A team of three rescuers reached the whale Saturday afternoon "just as light was fading," said Tom Pitchford, a Florida Fish and Wildlife Conservation Commission biologist who took part in the expedition. The two lines formed a sort of a bridle on the whale, which was sighted off Crescent Beach, just south of St. Augustine, Fla.
The group cut off about 350 feet of line that was trailing the animal, and attached a satellite tag to track its movements. Once they got back to shore, however, they discovered the tag was not functioning, and they had to locate the whale again the next day by aircraft.
On Saturday, seven people in three boats, two of which were supplied by the Georgia Department of Natural Resources, worked to free the creature. Right whales are often uncooperative, but this one did not actively resist the team's efforts.
"I knew I wasn't dealing with the largest and most powerful of them," Pitchford said. "There's no sense I ever got that it knew we were there to help it. It wanted to swim away from us."
The team did not pull either of the fishing lines out of the whale's mouth, because doing so could harm it. On Sunday, the group determined through an aerial sighting that the animal was free of the line, making it less likely that it would develop an infection, which in some instances can lead to death.

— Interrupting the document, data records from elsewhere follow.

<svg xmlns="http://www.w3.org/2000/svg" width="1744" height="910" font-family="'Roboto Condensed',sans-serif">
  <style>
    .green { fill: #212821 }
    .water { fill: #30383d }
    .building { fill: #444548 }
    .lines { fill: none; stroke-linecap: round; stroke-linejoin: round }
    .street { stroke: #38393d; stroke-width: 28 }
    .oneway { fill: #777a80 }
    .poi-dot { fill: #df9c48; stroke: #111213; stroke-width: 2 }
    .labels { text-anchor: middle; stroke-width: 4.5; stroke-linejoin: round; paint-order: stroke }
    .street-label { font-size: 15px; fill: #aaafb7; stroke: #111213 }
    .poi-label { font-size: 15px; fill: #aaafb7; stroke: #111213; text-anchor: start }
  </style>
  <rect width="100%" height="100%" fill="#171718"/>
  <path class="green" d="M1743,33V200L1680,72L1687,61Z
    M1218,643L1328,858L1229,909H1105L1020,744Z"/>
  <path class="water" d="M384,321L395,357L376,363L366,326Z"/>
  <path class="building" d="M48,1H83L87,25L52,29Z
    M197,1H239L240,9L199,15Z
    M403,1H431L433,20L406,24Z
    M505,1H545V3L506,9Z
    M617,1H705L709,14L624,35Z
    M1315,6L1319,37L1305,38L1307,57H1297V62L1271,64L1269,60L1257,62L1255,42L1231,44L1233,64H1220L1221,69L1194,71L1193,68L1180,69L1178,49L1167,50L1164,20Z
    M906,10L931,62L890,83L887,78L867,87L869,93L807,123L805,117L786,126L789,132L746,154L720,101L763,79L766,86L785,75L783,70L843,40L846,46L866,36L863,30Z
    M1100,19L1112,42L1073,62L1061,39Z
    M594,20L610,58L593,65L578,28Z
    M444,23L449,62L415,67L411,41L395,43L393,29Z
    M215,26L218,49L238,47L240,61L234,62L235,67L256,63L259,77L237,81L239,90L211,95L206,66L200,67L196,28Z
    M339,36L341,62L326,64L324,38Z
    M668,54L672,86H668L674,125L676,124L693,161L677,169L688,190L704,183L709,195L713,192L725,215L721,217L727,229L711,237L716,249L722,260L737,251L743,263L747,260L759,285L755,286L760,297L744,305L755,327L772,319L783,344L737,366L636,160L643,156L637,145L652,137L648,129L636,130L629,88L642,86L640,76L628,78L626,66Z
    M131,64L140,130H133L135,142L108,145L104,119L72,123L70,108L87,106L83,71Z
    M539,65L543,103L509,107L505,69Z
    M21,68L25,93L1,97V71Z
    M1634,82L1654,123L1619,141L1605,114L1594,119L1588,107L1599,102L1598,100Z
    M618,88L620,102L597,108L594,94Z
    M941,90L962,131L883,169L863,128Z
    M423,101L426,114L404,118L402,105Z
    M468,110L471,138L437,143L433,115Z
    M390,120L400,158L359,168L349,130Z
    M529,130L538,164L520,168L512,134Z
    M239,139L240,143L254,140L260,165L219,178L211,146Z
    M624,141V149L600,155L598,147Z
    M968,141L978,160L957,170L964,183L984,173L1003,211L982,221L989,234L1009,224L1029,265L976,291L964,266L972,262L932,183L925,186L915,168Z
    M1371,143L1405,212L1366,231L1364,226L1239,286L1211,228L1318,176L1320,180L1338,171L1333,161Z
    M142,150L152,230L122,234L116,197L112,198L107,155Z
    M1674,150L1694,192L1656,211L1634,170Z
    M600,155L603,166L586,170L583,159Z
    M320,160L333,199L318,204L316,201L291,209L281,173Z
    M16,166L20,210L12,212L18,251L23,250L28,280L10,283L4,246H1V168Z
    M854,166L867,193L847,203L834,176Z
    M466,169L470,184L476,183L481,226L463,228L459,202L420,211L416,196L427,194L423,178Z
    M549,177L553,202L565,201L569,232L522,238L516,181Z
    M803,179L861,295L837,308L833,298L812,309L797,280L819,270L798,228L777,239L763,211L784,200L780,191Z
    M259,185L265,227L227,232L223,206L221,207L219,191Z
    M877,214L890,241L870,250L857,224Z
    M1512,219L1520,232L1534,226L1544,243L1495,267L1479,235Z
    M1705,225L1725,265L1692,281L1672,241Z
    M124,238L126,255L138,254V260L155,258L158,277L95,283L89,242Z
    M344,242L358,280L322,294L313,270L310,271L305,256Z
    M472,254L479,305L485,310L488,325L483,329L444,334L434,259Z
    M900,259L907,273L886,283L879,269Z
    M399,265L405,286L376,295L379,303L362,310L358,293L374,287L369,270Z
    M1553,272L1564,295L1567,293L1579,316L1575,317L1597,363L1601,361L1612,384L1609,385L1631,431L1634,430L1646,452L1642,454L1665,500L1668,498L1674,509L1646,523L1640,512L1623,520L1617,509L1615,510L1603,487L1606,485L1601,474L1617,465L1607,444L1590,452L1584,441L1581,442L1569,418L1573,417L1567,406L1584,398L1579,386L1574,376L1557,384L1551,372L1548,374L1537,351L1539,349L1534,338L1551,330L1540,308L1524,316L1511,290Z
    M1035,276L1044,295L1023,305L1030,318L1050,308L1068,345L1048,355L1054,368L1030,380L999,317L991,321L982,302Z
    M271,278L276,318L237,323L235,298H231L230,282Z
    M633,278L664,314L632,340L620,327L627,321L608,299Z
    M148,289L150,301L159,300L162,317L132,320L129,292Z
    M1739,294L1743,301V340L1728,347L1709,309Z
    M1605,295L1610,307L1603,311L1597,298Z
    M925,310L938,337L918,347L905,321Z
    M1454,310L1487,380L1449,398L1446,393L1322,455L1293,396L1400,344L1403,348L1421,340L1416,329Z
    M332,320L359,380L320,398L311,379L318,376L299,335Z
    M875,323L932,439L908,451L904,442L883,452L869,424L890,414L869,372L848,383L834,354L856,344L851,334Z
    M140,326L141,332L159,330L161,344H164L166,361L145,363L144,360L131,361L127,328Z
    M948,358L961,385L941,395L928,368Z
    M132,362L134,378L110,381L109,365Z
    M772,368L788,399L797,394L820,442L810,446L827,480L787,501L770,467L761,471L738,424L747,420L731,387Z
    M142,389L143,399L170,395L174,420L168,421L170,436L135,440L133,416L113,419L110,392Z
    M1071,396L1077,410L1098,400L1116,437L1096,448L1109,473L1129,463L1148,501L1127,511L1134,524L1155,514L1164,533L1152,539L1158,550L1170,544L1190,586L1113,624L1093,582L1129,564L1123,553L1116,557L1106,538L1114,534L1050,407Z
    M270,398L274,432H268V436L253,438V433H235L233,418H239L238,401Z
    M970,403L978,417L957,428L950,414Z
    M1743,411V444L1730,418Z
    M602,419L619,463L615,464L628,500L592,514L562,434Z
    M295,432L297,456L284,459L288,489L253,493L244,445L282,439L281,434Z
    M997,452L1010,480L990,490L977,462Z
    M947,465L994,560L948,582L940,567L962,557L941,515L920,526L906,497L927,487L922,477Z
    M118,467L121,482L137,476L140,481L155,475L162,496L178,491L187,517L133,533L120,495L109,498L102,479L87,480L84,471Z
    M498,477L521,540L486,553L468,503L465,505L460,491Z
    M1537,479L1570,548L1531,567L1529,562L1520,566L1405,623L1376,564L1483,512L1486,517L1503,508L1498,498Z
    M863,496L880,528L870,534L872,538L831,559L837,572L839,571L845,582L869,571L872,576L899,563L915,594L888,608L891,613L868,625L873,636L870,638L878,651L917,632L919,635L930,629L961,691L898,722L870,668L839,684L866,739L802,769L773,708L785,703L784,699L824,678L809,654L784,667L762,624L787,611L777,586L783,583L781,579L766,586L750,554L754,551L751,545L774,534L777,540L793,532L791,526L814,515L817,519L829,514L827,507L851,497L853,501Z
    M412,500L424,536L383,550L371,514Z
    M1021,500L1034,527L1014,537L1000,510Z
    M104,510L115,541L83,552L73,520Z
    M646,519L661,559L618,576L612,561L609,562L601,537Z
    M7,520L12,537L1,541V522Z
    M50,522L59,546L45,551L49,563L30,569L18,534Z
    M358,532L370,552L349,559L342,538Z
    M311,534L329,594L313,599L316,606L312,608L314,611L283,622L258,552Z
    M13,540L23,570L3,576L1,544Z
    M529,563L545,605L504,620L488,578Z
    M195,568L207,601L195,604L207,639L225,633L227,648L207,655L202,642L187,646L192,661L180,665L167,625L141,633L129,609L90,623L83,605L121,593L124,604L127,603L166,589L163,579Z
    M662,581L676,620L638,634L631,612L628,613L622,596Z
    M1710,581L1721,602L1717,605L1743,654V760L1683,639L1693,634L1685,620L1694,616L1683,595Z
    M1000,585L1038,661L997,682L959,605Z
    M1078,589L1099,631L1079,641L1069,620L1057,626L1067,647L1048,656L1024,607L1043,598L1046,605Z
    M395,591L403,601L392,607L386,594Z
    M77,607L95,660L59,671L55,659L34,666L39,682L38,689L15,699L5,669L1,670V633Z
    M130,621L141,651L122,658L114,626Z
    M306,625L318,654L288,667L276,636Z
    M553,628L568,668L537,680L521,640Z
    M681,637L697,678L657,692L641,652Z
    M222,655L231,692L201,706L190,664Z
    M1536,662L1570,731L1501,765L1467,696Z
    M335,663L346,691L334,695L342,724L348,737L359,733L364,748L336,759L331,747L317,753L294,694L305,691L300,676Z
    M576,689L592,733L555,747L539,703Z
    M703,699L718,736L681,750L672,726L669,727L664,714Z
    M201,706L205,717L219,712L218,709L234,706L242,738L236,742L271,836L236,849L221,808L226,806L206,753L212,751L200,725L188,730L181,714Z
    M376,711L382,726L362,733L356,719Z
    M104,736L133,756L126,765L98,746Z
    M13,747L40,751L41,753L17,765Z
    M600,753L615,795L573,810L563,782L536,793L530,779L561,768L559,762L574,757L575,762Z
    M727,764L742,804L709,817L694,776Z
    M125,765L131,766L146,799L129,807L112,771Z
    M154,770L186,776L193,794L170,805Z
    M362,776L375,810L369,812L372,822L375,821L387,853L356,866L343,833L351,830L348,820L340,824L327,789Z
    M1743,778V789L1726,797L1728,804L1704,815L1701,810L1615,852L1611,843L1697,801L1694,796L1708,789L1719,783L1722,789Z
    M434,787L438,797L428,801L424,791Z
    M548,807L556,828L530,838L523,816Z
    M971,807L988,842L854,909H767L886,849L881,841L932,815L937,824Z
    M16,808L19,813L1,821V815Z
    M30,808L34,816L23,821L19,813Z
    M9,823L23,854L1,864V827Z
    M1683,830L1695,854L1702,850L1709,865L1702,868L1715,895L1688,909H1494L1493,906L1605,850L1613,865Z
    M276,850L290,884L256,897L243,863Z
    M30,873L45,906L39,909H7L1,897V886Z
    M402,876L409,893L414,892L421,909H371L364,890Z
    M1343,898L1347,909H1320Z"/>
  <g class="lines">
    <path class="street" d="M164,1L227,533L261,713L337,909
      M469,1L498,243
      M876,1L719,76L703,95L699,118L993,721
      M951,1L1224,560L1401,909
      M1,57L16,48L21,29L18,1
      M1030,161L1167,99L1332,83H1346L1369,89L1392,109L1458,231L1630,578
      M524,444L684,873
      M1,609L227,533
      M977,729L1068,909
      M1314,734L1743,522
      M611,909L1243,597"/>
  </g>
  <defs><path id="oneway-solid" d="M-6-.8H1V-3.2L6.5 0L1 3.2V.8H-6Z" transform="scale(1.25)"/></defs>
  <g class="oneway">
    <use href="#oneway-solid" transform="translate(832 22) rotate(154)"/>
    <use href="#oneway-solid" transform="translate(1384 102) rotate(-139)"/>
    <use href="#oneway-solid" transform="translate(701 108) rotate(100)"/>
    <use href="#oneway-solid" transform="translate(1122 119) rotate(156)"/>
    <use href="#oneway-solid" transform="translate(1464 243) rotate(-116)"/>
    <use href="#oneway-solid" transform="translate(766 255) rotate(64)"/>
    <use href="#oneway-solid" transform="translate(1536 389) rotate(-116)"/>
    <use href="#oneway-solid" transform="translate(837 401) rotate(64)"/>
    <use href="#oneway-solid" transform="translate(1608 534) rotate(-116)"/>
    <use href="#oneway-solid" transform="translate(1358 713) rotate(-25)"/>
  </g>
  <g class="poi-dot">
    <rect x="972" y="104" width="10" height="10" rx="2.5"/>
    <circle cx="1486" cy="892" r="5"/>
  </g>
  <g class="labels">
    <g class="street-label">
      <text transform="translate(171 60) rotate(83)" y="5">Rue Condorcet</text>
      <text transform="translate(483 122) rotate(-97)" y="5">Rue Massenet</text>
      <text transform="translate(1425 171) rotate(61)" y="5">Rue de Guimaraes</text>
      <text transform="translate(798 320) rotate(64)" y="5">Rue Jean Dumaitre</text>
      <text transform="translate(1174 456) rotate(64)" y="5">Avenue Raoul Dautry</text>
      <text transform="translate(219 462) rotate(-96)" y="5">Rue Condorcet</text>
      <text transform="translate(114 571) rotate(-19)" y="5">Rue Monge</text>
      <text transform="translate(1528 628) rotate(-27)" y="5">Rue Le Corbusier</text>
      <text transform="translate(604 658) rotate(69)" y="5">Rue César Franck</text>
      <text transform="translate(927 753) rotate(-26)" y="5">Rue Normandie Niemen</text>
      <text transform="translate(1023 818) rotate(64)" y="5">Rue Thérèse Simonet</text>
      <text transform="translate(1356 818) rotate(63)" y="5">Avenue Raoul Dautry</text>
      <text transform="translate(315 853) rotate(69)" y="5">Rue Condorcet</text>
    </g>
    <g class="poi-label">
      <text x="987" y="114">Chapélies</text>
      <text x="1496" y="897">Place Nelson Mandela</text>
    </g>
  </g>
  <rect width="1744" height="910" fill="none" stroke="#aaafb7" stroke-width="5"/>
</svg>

Smith estimated that only 50 percent of attempts to disentangle whales succeed.
Federal officials have been crafting new fishing gear regulations in an effort to reduce the number of such entanglement incidents. Beginning in April, all East Coast fisheries that use trap pots will have to use sinking lines that lie on the sea floor, rather than float in the water. "That's going to be a major risk reduction," said David Gouveia, marine mammal program coordinator for NOAA Fisheries.
The government is also now requiring "weak links" in the sink gill nets used to catch ground fish, so that if a whale runs into the net it will break rather than trap the animal. Gouveia described the rules as "a two-pronged approach" aimed at addressing entanglements, adding that NOAA has spent more than $9 million on "buyback programs" so fisherman can modify their gear.